Women, the White House, and Halitosis - The American Spectator | USA News and Politics
Women, the White House, and Halitosis
In Manchester, NH, Oct. 24, 2016 (Tim Pierce/Creative Commons)

Can a woman get elected president? Bernie Sanders and Elizabeth Warren’s possible disagreement was a cause célèbre at the most recent (and boring) debate among six Democrats vying for their party’s nomination.

Is their question the same as “Can a woman be president?” The question presumably asks if a woman can be a successful president. The two questions are related: if enough people think a woman cannot be a successful president, then that woman won’t be elected president.

What qualities are necessary to be a good president? People will disagree, but there is no doubt that women have been top elected officials: Golda Meir and Margaret Thatcher come quickly to mind — though neither was president of the United States.

The wokiness of the Democrat Party is painful to behold: obsequiously it fixates on what it sees as rampant racial discrimination and other forms of oppression and injustice in society — compared to which Hell is beginning to sound inviting.

Hillary Clinton has tried to make her 2016 defeat at least partly about her being a woman. In her case, however, the real question was, can a crooked woman be elected president? The answer was no.

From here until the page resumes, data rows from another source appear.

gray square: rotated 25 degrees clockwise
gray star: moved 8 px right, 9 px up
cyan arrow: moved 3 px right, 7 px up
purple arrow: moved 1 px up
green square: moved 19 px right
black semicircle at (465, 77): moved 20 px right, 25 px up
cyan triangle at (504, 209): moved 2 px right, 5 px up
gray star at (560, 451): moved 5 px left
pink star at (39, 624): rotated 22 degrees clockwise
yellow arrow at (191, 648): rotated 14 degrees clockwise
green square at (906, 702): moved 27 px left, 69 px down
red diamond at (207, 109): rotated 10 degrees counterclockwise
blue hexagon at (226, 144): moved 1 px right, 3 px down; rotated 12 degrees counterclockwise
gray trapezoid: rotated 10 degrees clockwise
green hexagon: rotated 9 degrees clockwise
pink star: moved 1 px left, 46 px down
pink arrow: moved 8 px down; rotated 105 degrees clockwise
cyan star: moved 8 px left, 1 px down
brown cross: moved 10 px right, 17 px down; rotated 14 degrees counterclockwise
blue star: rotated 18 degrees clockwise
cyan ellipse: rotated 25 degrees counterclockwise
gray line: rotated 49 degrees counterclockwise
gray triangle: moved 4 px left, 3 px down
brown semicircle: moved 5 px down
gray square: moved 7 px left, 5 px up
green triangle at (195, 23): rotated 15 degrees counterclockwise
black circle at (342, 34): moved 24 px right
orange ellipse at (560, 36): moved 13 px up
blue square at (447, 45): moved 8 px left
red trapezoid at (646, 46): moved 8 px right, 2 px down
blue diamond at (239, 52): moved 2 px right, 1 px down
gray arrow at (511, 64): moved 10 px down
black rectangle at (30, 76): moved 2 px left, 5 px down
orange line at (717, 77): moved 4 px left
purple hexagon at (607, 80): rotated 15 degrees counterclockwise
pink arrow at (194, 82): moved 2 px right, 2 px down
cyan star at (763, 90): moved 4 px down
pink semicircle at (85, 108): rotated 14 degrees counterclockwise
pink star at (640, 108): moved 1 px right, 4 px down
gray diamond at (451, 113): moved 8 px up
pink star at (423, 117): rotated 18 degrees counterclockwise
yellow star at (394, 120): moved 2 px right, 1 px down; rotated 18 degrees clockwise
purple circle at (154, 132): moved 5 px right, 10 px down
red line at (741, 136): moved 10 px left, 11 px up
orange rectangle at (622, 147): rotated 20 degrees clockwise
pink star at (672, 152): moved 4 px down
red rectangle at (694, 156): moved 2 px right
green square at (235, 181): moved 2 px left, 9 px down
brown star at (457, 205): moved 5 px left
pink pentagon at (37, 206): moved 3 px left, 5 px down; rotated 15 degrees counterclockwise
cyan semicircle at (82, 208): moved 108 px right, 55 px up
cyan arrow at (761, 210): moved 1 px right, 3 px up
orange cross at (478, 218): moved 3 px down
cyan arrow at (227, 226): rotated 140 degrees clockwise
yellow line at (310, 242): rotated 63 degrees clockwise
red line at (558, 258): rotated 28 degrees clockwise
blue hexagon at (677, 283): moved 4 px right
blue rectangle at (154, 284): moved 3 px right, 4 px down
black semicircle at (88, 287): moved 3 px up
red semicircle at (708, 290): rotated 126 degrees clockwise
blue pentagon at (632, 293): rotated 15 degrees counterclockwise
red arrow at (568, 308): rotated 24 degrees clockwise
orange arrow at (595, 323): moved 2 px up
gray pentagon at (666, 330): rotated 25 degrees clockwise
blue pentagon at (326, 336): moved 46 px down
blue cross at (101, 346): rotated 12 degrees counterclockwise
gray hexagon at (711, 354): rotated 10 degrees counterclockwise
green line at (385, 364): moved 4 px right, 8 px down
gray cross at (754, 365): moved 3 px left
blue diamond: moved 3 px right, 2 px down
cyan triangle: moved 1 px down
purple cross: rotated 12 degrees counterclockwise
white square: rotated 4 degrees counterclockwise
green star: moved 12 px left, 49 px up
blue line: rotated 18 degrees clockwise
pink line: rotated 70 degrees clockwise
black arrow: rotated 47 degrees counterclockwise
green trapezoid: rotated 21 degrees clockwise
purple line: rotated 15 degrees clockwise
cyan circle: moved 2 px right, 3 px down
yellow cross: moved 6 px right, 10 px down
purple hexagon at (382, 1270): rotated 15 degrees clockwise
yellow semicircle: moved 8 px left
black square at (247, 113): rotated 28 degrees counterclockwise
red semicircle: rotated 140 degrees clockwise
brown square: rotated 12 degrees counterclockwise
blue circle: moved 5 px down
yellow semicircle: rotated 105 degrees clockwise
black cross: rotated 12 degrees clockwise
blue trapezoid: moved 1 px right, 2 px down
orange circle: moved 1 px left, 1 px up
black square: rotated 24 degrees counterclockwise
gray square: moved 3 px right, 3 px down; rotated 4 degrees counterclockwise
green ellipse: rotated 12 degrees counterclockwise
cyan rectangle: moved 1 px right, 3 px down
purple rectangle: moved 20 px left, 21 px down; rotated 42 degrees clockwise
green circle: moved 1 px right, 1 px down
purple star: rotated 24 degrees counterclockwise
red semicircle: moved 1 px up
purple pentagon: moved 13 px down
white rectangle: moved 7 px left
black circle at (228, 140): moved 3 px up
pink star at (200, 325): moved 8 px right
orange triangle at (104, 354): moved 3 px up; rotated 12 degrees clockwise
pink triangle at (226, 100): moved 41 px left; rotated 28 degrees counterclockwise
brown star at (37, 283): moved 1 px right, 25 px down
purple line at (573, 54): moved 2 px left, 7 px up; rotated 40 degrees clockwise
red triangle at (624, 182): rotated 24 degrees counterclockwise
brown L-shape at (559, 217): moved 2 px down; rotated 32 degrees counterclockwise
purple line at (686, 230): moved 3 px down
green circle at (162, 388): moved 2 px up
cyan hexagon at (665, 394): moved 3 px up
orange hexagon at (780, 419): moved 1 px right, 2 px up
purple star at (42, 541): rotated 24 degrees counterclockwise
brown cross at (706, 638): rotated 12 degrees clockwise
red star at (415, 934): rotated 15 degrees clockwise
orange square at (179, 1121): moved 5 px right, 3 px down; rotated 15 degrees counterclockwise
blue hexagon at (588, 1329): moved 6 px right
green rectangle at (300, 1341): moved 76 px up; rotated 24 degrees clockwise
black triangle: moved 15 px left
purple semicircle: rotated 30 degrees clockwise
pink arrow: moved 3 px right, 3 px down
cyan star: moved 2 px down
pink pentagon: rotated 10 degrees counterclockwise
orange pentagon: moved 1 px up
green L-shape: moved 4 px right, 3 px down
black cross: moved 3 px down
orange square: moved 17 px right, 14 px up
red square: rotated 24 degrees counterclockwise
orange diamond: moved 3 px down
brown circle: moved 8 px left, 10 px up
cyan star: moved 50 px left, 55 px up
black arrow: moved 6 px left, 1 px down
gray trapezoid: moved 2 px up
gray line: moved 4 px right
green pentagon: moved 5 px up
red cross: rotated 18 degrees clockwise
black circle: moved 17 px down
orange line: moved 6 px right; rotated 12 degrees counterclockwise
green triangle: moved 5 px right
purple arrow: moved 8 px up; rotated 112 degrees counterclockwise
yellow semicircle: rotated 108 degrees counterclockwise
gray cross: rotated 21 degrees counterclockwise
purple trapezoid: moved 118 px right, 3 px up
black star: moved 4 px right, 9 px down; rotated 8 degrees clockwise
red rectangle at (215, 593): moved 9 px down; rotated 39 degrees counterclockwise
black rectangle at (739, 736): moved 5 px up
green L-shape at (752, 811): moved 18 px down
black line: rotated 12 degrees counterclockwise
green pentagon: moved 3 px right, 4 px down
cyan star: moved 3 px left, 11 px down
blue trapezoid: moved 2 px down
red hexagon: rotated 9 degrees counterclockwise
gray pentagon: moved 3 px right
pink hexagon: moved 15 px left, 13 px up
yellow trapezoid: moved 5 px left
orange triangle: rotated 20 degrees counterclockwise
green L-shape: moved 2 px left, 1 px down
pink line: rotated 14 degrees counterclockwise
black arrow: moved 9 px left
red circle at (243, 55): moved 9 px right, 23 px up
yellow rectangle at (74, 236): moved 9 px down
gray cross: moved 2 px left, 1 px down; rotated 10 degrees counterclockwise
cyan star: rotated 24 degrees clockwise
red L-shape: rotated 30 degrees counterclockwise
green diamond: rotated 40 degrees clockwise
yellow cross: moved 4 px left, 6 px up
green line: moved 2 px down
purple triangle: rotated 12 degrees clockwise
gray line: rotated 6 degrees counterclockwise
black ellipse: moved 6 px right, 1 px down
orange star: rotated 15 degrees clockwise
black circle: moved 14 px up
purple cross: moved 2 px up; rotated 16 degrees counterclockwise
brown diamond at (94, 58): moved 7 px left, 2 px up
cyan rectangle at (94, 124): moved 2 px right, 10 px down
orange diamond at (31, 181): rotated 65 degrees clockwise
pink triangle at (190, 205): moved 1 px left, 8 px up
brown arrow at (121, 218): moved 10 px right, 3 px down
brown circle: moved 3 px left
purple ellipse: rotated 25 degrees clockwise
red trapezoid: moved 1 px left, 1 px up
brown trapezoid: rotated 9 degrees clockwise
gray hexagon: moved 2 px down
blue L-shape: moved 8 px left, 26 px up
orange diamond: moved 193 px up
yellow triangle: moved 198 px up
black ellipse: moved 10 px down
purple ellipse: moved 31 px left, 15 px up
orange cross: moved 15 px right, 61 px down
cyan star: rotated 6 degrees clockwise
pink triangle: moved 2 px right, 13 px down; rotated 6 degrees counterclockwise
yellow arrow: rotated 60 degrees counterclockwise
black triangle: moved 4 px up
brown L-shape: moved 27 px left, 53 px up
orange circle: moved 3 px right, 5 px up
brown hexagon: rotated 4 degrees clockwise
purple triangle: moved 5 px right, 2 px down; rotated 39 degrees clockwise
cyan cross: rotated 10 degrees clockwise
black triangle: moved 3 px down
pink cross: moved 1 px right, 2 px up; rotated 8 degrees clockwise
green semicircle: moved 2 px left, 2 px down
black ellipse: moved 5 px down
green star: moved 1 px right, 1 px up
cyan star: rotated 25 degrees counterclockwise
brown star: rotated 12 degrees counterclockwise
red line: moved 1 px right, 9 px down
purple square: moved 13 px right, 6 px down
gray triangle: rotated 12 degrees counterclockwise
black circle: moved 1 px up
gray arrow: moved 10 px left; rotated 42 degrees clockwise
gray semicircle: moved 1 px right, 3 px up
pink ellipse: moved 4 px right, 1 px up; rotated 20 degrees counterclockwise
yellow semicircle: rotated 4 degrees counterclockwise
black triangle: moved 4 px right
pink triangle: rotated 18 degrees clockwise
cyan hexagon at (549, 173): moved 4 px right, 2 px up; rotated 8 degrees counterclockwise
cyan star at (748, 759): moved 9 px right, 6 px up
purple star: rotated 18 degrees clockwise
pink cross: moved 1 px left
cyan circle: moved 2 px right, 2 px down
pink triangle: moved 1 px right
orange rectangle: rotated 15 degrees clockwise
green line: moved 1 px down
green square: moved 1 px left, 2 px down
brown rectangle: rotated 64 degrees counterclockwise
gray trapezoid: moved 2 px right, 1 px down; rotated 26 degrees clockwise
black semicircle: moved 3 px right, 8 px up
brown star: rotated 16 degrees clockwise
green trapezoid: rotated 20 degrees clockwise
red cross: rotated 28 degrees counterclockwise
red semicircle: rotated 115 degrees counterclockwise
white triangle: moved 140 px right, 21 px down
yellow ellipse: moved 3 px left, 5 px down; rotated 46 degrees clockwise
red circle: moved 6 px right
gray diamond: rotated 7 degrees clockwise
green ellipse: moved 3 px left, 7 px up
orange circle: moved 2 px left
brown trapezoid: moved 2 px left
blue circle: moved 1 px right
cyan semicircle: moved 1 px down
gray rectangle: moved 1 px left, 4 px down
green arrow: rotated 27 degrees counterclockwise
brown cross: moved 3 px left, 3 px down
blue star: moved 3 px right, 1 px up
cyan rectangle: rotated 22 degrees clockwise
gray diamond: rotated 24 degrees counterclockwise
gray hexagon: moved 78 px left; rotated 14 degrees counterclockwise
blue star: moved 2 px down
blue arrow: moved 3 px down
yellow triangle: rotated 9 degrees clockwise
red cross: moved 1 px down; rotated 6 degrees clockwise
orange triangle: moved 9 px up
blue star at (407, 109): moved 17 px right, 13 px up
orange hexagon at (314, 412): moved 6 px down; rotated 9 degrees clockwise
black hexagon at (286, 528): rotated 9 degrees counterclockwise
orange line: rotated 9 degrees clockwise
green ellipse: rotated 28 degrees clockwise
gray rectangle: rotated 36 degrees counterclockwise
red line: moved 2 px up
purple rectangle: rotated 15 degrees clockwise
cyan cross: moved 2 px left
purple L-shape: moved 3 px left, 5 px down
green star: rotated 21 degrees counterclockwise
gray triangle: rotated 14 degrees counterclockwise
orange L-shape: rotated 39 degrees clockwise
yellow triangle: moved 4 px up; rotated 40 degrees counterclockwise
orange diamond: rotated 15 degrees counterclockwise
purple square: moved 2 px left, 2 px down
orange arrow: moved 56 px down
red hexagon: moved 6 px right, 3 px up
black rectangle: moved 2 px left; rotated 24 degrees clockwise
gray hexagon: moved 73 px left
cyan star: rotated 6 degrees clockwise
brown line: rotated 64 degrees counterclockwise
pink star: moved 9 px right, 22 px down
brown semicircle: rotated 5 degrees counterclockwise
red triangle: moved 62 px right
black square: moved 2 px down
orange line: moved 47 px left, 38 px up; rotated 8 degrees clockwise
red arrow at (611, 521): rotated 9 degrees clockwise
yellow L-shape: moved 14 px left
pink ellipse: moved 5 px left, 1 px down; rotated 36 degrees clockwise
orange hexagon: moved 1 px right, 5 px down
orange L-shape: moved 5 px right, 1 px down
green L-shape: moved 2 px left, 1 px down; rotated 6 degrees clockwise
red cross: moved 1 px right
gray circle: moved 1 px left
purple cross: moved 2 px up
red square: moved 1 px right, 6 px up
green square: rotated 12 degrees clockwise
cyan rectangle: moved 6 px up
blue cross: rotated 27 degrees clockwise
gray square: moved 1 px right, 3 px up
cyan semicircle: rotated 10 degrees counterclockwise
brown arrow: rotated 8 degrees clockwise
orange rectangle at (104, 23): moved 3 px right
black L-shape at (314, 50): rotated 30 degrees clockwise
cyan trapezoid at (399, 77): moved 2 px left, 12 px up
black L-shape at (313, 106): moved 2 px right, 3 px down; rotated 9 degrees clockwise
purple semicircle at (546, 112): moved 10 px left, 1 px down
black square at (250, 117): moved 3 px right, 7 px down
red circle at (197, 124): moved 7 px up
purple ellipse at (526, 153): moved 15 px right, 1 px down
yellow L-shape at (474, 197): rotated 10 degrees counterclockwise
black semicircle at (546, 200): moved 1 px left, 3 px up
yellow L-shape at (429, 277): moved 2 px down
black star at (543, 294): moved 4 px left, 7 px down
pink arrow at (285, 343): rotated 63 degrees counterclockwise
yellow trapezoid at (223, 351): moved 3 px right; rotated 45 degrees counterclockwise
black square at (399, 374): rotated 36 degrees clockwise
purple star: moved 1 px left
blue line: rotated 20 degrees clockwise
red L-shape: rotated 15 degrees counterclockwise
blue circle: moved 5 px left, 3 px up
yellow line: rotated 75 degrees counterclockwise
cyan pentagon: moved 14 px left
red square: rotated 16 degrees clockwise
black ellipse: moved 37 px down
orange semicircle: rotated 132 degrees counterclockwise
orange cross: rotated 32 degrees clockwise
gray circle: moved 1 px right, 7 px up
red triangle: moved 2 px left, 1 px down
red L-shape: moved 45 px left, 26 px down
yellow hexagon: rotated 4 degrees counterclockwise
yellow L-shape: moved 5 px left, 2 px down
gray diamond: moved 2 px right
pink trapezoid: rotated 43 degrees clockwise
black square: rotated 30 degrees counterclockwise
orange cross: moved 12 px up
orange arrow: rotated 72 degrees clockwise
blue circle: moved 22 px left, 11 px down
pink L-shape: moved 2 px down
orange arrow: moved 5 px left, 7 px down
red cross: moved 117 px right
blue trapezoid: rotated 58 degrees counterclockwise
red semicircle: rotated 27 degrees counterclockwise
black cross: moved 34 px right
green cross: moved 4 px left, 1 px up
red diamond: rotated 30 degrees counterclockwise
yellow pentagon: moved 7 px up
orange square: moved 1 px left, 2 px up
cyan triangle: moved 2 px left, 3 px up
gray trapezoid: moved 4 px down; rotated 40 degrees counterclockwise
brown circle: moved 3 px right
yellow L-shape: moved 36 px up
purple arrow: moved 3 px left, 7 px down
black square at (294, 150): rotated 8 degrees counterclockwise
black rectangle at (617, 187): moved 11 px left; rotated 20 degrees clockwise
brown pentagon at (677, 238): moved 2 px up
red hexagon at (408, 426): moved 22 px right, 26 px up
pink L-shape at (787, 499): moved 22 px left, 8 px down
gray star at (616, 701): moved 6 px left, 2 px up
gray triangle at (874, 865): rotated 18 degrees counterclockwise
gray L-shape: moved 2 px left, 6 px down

Most Americans don’t care what sex the president is. They care about competence, but they probably care more about the ideas and programs of a candidate. Or at least they should.

But what if some people just don’t think a woman could be a sufficiently good, inspiring leader, perhaps in time of war or other crisis (a $23 trillion deficit)? They might believe that a woman would not have the particular attributes necessary for whatever the times called for. Or they might think that, whatever their own thinking was on the matter, too many of their fellow countrymen would not want a woman to be president. Wanting to win the general election, they would not vote to nominate a woman whom other voters would not vote for. Doesn’t that make sense?

Or must they all be woke to the point of irrelevance, and work to nominate a transgendered mixed-race ex-convict cyclopic vegan Rosicrucian with halitosis?

Of course, only Democrats can be woke, despite the fact that James Watt, President Reagan’s first Secretary of the Interior, was perhaps the first woke American. But he had to leave his post when he announced, truthfully, that he had appointed a panel made up of a woman, a black, two Jews, and a cripple. He was ahead of his time.

Republicans should welcome the Democrats’ fixation on gender and race and all the other attributes of wokiness. Trump won Michigan by 0.23 percent. Who can say that the backwoodsmen’s possible preference for a man had nothing to do with Clinton’s loss?

Republicans and other sensible people are no doubt having great sport with the whiteness of the remaining Democrat contenders. Two black candidates are gone, but the Democrats haven’t yet figured out how to blame Trump, the Republicans, or even RUSSIA for the bleaching of the Democrat fold. (For those who’ve lost their programs, there are still two women left, and a Jew, but no cripples.)

It may not have been shameful for blacks to have voted, twice, for Barack Obama in such large numbers (96 percent in 2008; 93 percent in 2012), but it was certainly unwise. His economic record was deplorable and he hated charter schools — the last best hope of many or most blacks in this country. For seven years in a row, Obama proposed defunding Washington, D.C.’s Opportunity Scholarship Program. It served nearly 5,000 students, 95 percent of whom were black. Obama’s children — but you had already guessed this — went to a tony, very expensive private school.

It may be fun to be woke, but it won’t educate your children.

Elizabeth “Feathers” Warren used to be in favor of charter schools, but that position, as any practical campaigning Democrat knows, is not a winning position for anyone seeking the endorsement, money, and votes of members of the teachers’ unions. Warren caved like a teepee in a rain squall.

Meanwhile, back at the ranch, under the hateful, racist Donald Trump, black unemployment is at its lowest level ever. If that’s the product of racial discrimination, we might be forgiven for wanting more of it.

In a tight election, every factor makes a difference. Republicans should be happy Democrats are so woke. Transgendered mixed-race ex-convict cyclopic vegan Rosicrucians tend not to win elections, whether or not they have halitosis. And 2020 is not likely to be an exception.

Daniel Oliver is Chairman of the Board of the Education and Research Institute and a Director of Pacific Research Institute for Public Policy in San Francisco. In addition to serving as Chairman of the Federal Trade Commission under President Reagan, he was Executive Editor and subsequently Chairman of the Board of William F. Buckley Jr.’s National Review.